Le cadre théorique articule quatre perspectives complémentaires : le Fonds de connaissances (Moll), la Théorie de l’activité culturelle et historique – CHAT (Engeström), la théorie du capital social (Coleman), et la pédagogie adaptée à la culture (Gay). Ces approches permettent de valoriser les savoirs communautaires, d’analyser les tensions entre les systèmes maison/école, et de proposer des pratiques pédagogiques culturellement pertinentes.

La méthodologie repose sur une étude de cas multiples (entretiens, observations, focus groups, collecte d’artefacts culturels), dans une approche ethnographique sensible au contexte. Les résultats attendus visent à nourrir les réflexions sur une éducation inclusive et équitable, adaptée à des contextes multiculturels. Cette recherche entend aussi contribuer à la décolonisation des savoirs éducatifs en valorisant les ressources locales souvent ignorées par les politiques et les programmes officiels.

Les résultats de cette étude pourraient directement être utiles aux décideurs camerounais en matière d’éducation, en particulier aux ministères de l’éducation, ainsi qu’aux ONG et aux agences de développement travaillant dans le secteur de l’éducation. La recherche offrira des recommandations pratiques pour améliorer l’engagement parent-école dans des contextes culturels diversifiés, former les éducateurs à travailler efficacement avec les familles issues de milieux peu favorisés, concevoir des programmes de transition scolaire inclusifs et adaptés à la culture.

Topic: From Home to Classroom: Investigating the Role of Cultural Brokering in Children’s Transition to Formal Schooling – The Case of Cameroon’s Far North Region

This doctoral research investigates the role of cultural brokering in supporting children’s transition from the home environment to formal schooling, through a qualitative study conducted in rural and peri-urban communities in the Far North Region of Cameroon. This region is characterised by significant cultural, linguistic, and religious diversity, as well as language barriers and complex socio-economic and security challenges, including poverty and limited access to basic services. In such a context, entering school often represents a rupture between two distinct worlds: the home, rooted in local traditions, and the school, governed by the norms of a formal education system largely shaped by Western models.
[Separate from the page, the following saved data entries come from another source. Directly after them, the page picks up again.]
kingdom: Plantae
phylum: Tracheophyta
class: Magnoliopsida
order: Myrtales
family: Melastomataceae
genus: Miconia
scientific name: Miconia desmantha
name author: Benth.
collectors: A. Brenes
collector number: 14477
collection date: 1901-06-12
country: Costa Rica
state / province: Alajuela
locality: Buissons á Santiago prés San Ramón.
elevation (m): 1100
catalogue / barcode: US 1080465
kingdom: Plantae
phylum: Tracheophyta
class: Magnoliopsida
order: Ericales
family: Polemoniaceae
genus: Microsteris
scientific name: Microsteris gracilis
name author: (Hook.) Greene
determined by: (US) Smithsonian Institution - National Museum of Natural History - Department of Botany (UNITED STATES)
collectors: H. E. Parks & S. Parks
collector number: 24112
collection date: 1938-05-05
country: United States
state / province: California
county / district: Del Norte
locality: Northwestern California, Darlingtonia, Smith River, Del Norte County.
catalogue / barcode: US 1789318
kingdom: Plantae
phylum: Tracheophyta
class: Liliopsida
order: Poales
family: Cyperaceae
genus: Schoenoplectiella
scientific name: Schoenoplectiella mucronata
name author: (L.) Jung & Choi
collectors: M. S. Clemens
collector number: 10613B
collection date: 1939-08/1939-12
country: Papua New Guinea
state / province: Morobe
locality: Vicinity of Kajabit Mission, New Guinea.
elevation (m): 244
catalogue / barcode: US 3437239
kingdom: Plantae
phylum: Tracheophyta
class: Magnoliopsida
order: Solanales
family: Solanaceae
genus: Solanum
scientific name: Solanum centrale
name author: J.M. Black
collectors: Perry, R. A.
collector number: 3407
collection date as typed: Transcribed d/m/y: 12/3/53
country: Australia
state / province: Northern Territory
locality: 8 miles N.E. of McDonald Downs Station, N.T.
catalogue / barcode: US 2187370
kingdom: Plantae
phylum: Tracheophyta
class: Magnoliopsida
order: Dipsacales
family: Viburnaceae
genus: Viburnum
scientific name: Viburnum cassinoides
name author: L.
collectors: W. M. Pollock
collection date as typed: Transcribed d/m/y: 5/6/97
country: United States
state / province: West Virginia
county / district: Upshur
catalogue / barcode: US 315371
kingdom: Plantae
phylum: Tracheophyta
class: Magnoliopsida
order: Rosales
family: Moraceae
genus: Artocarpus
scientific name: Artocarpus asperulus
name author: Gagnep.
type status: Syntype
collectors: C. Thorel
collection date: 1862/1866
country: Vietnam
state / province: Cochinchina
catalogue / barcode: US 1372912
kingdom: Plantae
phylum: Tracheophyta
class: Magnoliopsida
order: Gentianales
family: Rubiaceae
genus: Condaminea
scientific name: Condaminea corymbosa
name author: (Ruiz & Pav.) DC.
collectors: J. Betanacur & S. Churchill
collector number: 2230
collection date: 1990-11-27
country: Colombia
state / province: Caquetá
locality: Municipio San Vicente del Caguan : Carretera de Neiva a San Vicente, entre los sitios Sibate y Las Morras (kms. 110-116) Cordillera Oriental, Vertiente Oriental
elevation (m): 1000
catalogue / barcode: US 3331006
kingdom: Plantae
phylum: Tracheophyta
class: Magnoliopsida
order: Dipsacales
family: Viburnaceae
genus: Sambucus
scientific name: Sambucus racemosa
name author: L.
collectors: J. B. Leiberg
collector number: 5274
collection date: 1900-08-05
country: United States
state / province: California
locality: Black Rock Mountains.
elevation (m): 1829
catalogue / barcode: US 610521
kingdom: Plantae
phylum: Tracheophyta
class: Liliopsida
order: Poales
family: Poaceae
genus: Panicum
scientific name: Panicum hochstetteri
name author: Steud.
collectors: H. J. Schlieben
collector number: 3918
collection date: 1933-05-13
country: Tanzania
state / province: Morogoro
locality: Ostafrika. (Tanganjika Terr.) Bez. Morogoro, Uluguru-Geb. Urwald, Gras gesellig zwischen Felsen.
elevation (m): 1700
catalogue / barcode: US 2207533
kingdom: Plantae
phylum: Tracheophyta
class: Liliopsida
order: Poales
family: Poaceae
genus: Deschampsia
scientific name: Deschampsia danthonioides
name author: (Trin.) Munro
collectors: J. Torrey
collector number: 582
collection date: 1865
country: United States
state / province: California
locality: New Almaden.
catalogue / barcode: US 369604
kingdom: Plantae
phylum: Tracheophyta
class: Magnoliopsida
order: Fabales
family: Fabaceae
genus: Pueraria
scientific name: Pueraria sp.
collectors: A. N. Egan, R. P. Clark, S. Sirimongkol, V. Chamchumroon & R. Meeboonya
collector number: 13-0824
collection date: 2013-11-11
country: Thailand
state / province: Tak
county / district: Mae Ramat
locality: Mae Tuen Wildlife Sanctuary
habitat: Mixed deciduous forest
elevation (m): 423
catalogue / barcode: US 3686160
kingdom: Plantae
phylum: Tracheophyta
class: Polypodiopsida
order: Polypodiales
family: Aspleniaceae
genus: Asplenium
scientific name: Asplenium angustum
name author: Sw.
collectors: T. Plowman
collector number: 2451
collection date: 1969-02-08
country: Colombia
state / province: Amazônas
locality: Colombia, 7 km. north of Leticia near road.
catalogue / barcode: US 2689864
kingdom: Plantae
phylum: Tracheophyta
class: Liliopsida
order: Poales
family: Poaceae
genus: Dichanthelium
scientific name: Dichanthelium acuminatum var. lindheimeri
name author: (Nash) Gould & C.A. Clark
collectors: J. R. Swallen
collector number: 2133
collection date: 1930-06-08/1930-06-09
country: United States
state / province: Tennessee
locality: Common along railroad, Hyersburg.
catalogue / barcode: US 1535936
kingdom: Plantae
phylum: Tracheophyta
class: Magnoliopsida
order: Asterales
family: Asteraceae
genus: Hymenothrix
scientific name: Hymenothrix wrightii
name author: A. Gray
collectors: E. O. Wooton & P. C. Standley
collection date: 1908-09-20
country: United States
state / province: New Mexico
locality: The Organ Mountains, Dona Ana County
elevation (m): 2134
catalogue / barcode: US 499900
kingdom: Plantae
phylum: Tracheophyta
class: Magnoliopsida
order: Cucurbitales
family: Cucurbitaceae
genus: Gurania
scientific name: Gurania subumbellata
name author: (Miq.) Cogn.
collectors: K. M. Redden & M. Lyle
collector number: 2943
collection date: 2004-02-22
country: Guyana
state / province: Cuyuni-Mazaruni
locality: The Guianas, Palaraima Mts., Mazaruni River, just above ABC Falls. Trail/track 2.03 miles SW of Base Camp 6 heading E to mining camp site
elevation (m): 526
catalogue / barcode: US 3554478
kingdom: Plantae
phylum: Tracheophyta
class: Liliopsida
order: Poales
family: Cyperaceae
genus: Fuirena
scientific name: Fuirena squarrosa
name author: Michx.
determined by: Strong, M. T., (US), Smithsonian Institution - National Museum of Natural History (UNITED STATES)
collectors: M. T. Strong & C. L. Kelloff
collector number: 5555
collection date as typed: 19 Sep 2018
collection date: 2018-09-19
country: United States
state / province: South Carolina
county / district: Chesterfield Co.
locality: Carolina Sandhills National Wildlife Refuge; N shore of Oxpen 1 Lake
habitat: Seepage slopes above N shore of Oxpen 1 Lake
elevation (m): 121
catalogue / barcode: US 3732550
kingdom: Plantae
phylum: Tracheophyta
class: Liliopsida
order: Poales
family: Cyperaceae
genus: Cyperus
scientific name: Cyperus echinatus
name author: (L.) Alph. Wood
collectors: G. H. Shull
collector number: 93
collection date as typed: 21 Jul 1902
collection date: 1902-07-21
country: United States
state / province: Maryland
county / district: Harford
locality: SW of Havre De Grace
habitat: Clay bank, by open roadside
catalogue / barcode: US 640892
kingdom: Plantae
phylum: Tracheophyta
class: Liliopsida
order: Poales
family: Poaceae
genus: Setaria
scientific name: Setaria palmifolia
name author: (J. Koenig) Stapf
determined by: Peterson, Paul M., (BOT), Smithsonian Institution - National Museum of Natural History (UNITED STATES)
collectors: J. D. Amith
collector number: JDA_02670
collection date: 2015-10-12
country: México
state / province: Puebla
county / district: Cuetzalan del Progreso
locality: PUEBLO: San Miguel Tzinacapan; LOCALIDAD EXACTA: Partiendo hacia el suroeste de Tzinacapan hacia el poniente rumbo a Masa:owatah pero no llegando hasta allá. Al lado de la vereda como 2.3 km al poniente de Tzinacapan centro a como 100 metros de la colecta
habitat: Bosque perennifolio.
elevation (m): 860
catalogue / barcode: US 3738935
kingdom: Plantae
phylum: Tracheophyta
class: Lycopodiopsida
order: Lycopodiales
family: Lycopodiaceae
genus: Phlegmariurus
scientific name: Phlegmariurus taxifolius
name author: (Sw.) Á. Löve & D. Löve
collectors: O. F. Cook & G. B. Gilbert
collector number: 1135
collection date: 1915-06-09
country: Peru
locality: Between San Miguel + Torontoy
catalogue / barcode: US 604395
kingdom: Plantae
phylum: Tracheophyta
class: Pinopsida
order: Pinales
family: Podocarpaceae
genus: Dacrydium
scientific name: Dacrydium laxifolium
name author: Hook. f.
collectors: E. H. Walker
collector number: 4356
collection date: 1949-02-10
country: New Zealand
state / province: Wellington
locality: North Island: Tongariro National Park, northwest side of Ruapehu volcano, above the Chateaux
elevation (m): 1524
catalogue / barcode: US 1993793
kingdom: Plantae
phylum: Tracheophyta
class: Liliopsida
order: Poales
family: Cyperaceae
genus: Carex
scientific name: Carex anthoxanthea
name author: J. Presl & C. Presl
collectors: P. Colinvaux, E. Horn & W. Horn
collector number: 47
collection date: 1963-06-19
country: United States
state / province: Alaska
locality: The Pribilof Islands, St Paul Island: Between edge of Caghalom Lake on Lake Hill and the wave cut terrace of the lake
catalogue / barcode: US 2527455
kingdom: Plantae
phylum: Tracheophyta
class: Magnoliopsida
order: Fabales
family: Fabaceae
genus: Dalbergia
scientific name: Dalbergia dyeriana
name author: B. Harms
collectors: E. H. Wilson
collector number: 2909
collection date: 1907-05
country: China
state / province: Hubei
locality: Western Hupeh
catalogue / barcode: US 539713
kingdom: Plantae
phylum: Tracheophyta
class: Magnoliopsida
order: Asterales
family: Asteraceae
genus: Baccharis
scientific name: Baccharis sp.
The study focuses on the actors who mediate between these worlds—cultural brokers—who may include parents, locally rooted teachers, traditional leaders, community workers, NGOs, and older siblings. It aims to understand who these brokers are, how they gain legitimacy, what strategies they use, and what impact they have on children’s integration into the school system. The central goal is to identify local mediation dynamics that either facilitate or hinder children’s entry into and adaptation to formal education.

The research is grounded in four interrelated theoretical frameworks: Funds of Knowledge (Moll), Cultural-Historical Activity Theory – CHAT (Engeström), Social Capital Theory (Coleman), and Culturally Responsive Pedagogy (Gay). Together, these perspectives shed light on the value of community knowledge, the systemic tensions between home and school, and the need for culturally grounded teaching practices.

The methodology is based on a multi-case ethnographic design involving interviews, participant observation, focus groups, and the collection of cultural artefacts. The research seeks to contribute to the design of inclusive and equitable educational practices that are better aligned with the socio-cultural realities of learners. Beyond the local context, this study also aims to engage in the global conversation on decolonising education, by highlighting the potential of local actors and knowledge systems in shaping more just and relevant approaches to early schooling in multilingual and multicultural settings.

The findings of this study could be directly useful to Cameroonian education policymakers, particularly ministries of education, as well as NGOs and development agencies working in the education sector. The research will offer practical recommendations for improving parent-school engagement in diverse cultural contexts, training educators to work effectively with families from disadvantaged backgrounds, and designing inclusive and culturally appropriate school transition programmes.